*WHAT IS REQUIRED*. Write out the data word for word, taking care that no picture is carried over.

*INFORMATION PROVIDED*.
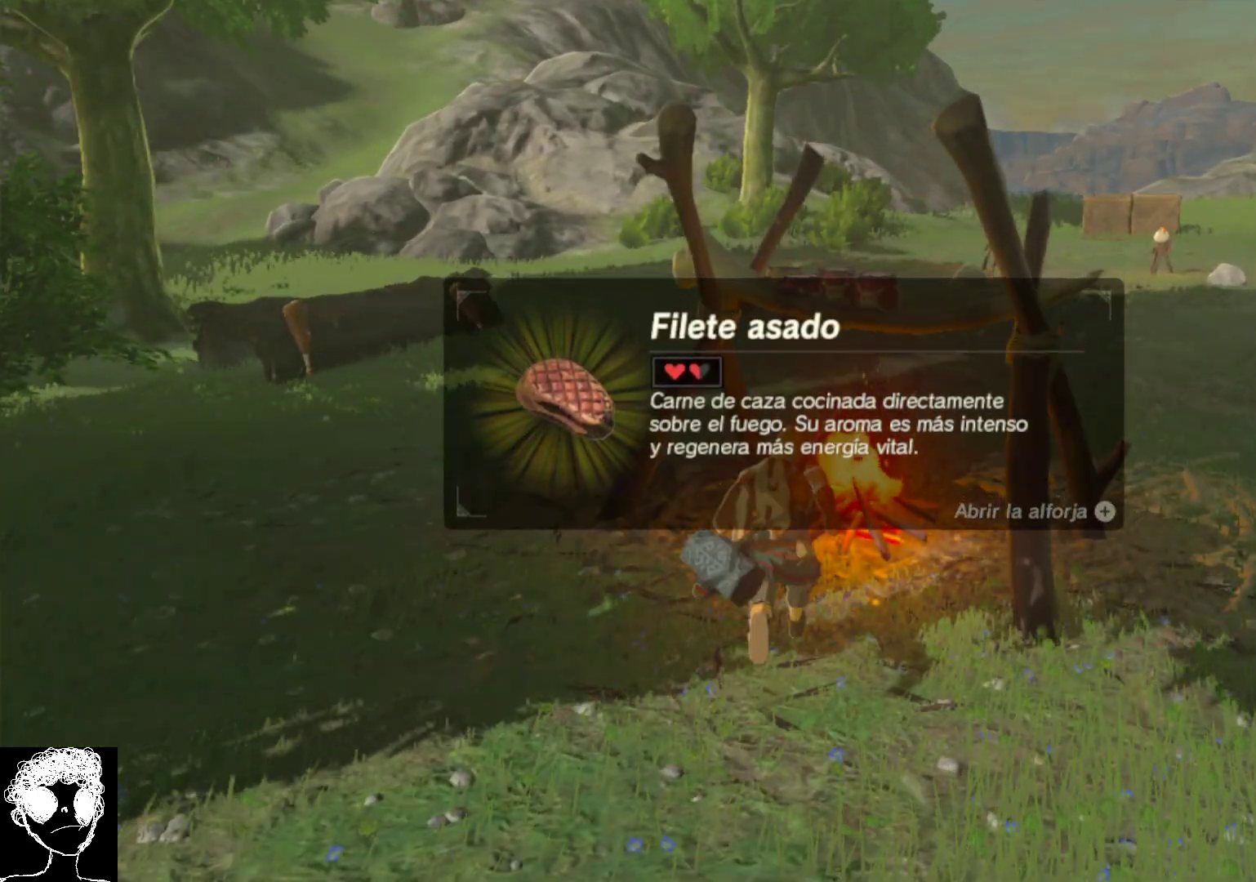
{"buttons": ["Y"], "left_stick": "down", "right_stick": "center", "events": [[17, "A", "up"], [117, "left_stick", "down"], [183, "Y", "down"], [250, "left_stick", "center"], [300, "Y", "up"], [300, "left_stick", "down"], [450, "Y", "down"]]}
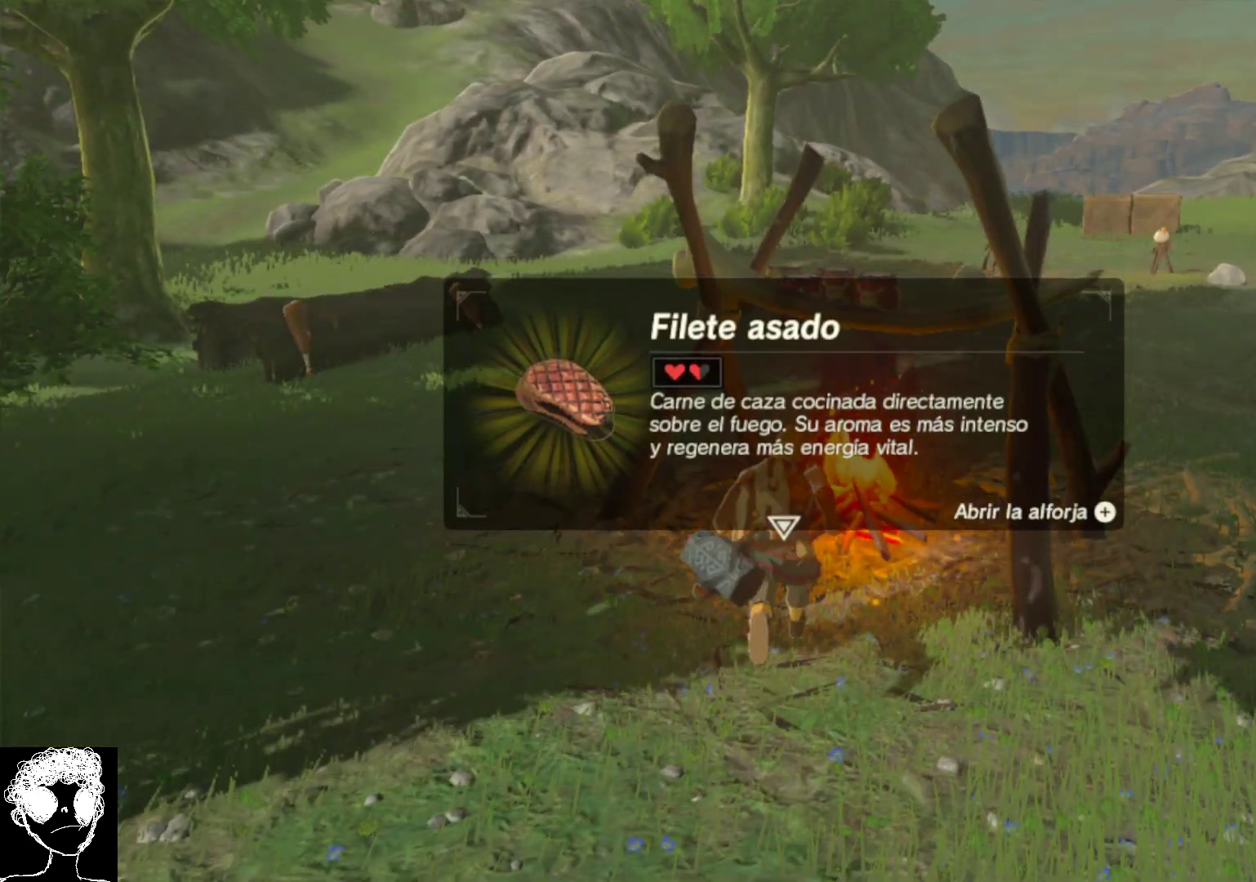
{"buttons": [], "left_stick": "down", "right_stick": "center", "events": [[67, "Y", "up"], [300, "Y", "down"], [450, "Y", "up"]]}
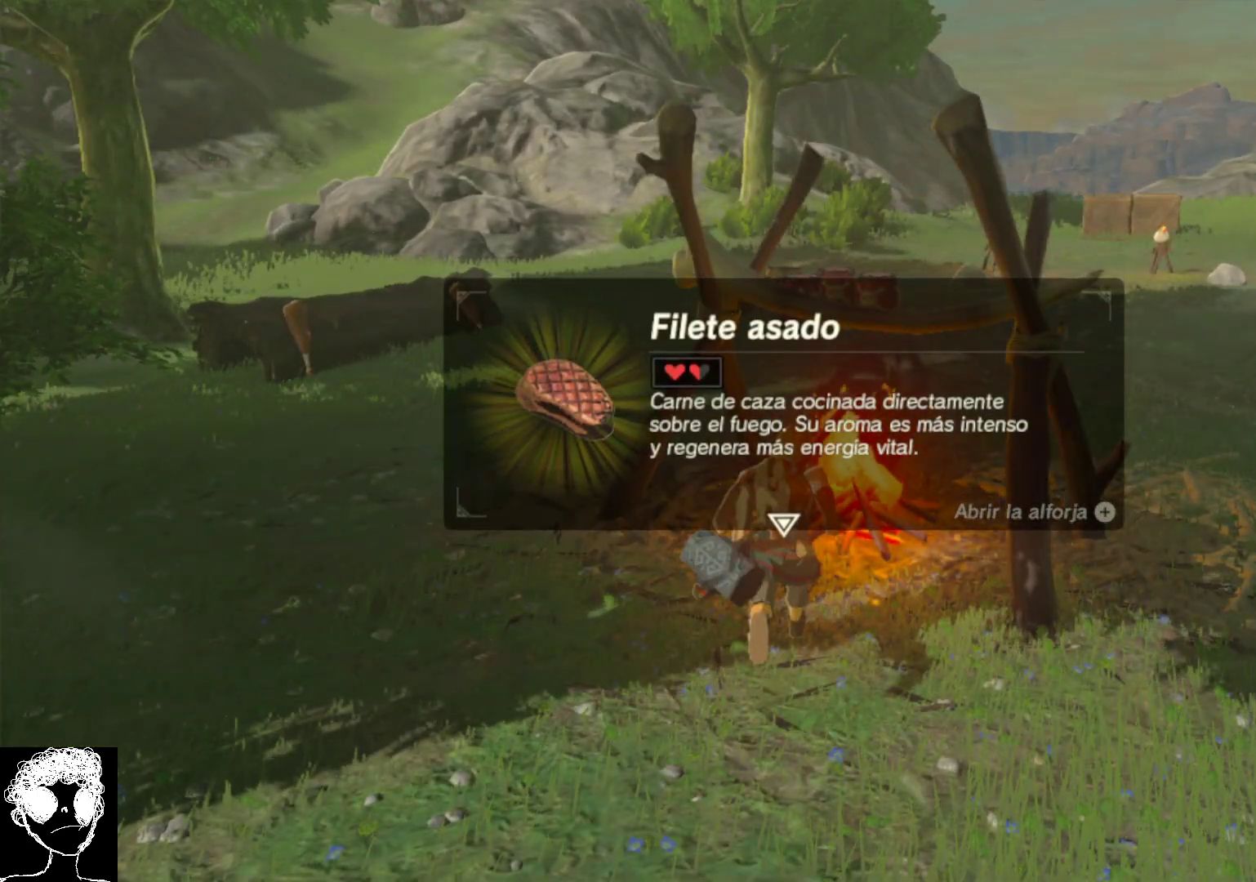
{"buttons": [], "left_stick": "down", "right_stick": "center", "events": [[50, "A", "down"], [217, "A", "up"]]}
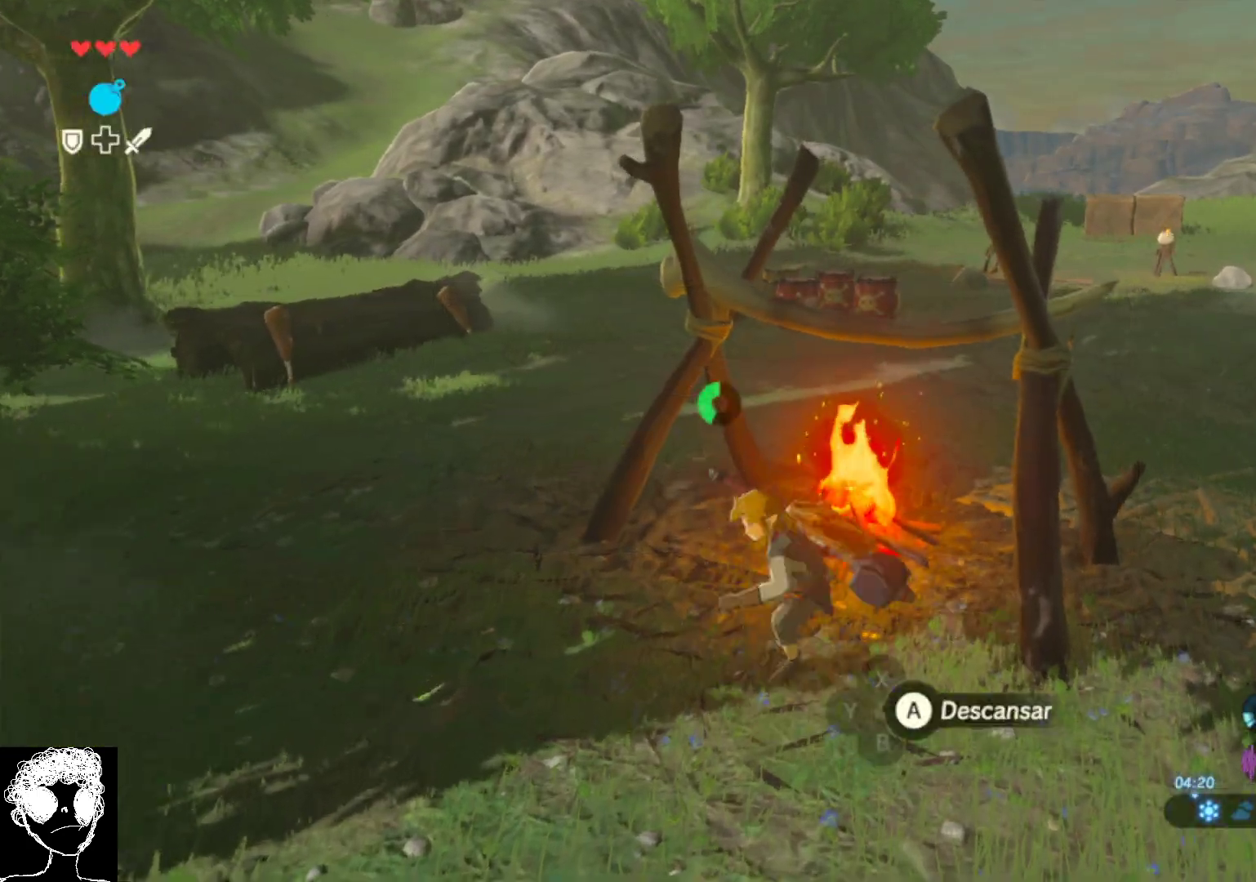
{"buttons": [], "left_stick": "down-left", "right_stick": "left", "events": [[17, "right_stick", "left"], [250, "left_stick", "down-left"]]}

*TASK SOLUTION*.
{"buttons": ["Y"], "left_stick": "down", "right_stick": "center", "events": [[17, "A", "up"], [117, "left_stick", "down"], [183, "Y", "down"], [250, "left_stick", "center"], [300, "Y", "up"], [300, "left_stick", "down"], [450, "Y", "down"]]}
{"buttons": [], "left_stick": "down", "right_stick": "center", "events": [[67, "Y", "up"], [300, "Y", "down"], [450, "Y", "up"]]}
{"buttons": [], "left_stick": "down", "right_stick": "center", "events": [[50, "A", "down"], [217, "A", "up"]]}
{"buttons": [], "left_stick": "down-left", "right_stick": "left", "events": [[17, "right_stick", "left"], [250, "left_stick", "down-left"]]}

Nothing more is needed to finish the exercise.